[Stored data entries]
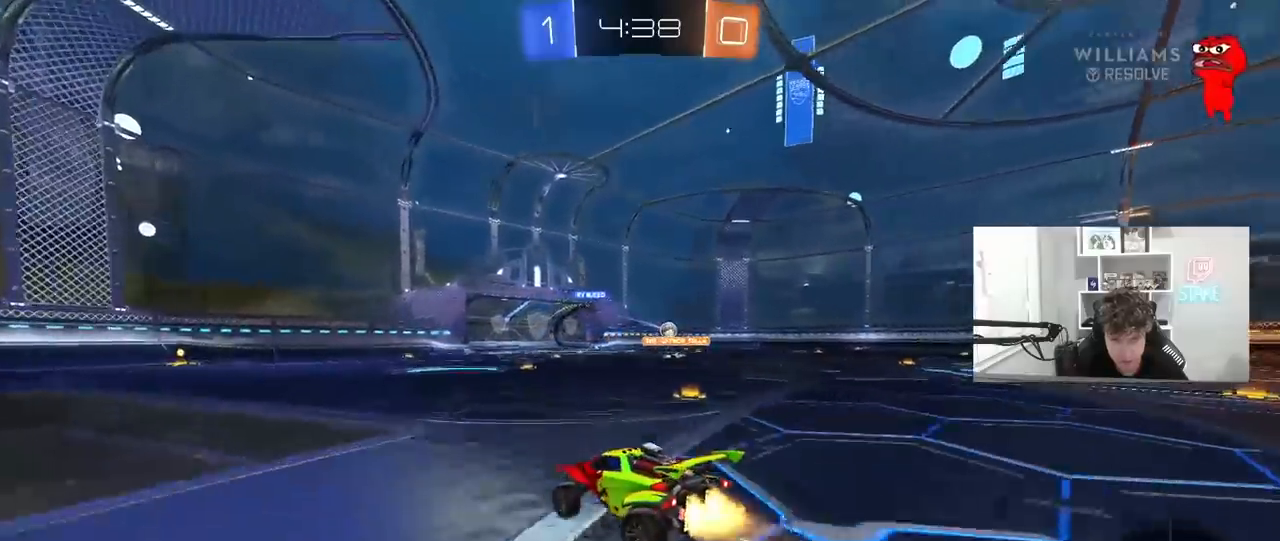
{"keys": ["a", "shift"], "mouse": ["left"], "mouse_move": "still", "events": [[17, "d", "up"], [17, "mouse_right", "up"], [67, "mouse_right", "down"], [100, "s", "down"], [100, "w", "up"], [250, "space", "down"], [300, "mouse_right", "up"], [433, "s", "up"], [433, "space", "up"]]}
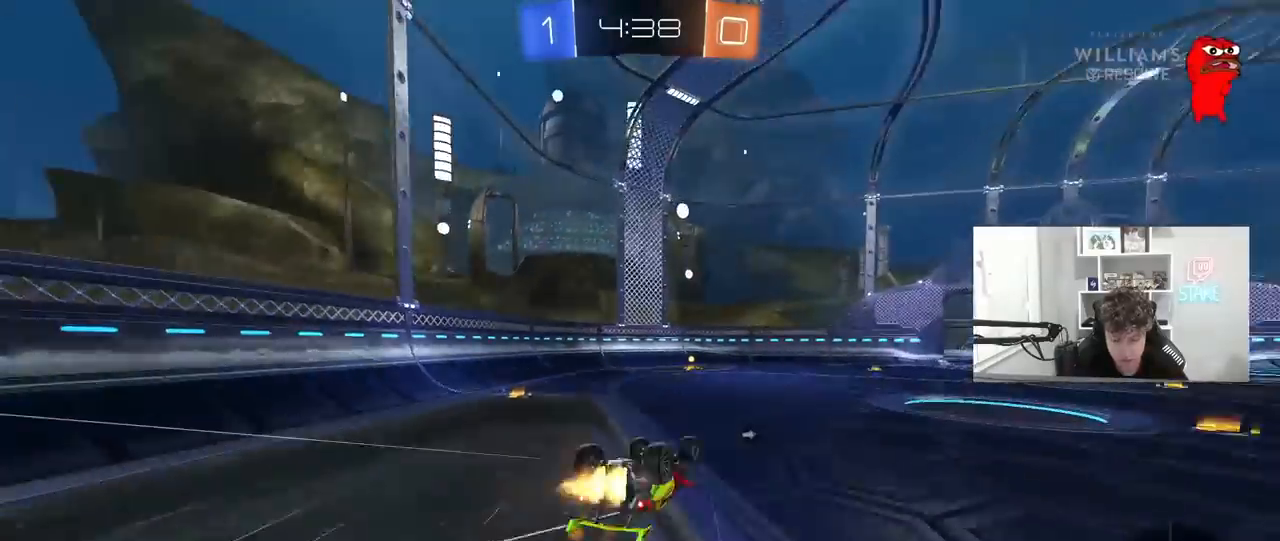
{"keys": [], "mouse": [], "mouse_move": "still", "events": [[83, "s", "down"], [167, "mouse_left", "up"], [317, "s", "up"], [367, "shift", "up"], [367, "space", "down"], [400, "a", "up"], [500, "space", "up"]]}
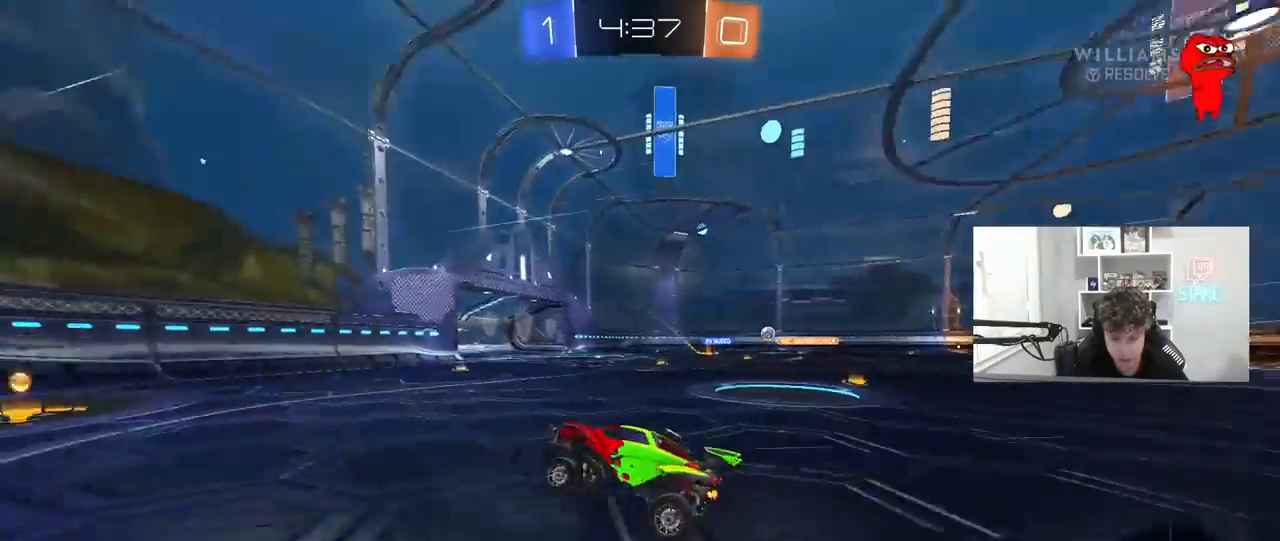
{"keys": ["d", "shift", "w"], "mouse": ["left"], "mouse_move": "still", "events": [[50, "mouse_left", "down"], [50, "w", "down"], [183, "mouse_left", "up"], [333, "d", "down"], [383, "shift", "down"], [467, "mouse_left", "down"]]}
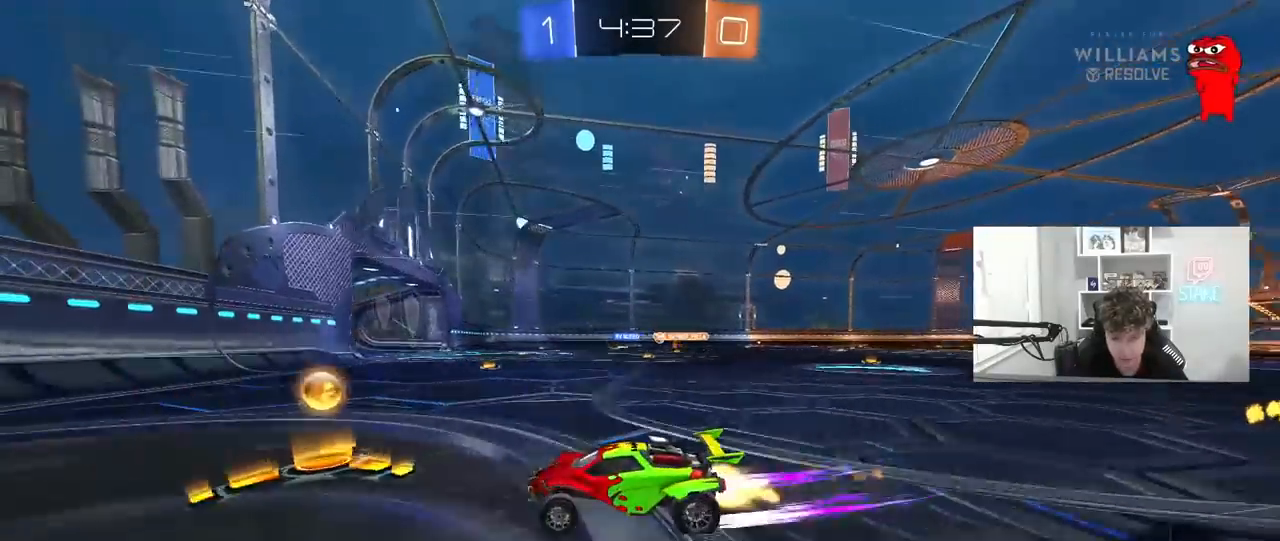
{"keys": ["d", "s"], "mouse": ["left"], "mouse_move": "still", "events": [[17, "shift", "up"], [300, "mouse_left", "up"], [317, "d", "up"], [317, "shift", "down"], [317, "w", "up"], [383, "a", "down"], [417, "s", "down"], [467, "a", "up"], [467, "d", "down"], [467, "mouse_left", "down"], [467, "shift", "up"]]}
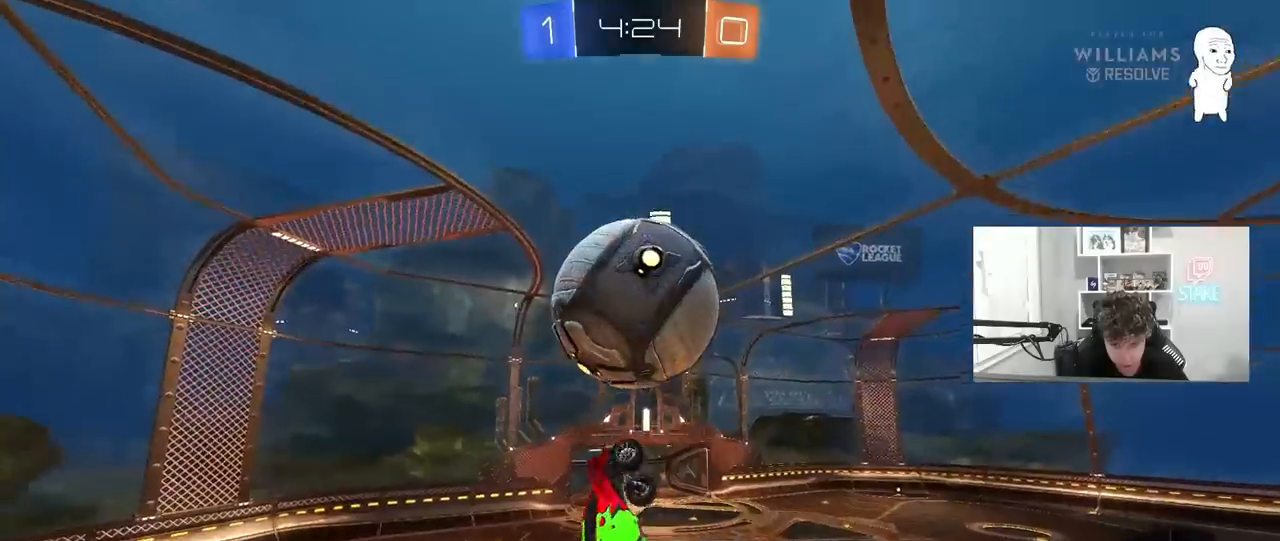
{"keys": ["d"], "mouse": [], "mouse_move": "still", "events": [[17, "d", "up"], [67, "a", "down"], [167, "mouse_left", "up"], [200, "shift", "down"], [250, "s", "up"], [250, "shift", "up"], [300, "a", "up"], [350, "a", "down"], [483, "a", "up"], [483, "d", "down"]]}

▸ Task: Hand back the data above exactly, leaving out all pictures.

▸ Response below:
{"keys": ["a", "shift"], "mouse": ["left"], "mouse_move": "still", "events": [[17, "d", "up"], [17, "mouse_right", "up"], [67, "mouse_right", "down"], [100, "s", "down"], [100, "w", "up"], [250, "space", "down"], [300, "mouse_right", "up"], [433, "s", "up"], [433, "space", "up"]]}
{"keys": [], "mouse": [], "mouse_move": "still", "events": [[83, "s", "down"], [167, "mouse_left", "up"], [317, "s", "up"], [367, "shift", "up"], [367, "space", "down"], [400, "a", "up"], [500, "space", "up"]]}
{"keys": ["d", "shift", "w"], "mouse": ["left"], "mouse_move": "still", "events": [[50, "mouse_left", "down"], [50, "w", "down"], [183, "mouse_left", "up"], [333, "d", "down"], [383, "shift", "down"], [467, "mouse_left", "down"]]}
{"keys": ["d", "s"], "mouse": ["left"], "mouse_move": "still", "events": [[17, "shift", "up"], [300, "mouse_left", "up"], [317, "d", "up"], [317, "shift", "down"], [317, "w", "up"], [383, "a", "down"], [417, "s", "down"], [467, "a", "up"], [467, "d", "down"], [467, "mouse_left", "down"], [467, "shift", "up"]]}
{"keys": ["d"], "mouse": [], "mouse_move": "still", "events": [[17, "d", "up"], [67, "a", "down"], [167, "mouse_left", "up"], [200, "shift", "down"], [250, "s", "up"], [250, "shift", "up"], [300, "a", "up"], [350, "a", "down"], [483, "a", "up"], [483, "d", "down"]]}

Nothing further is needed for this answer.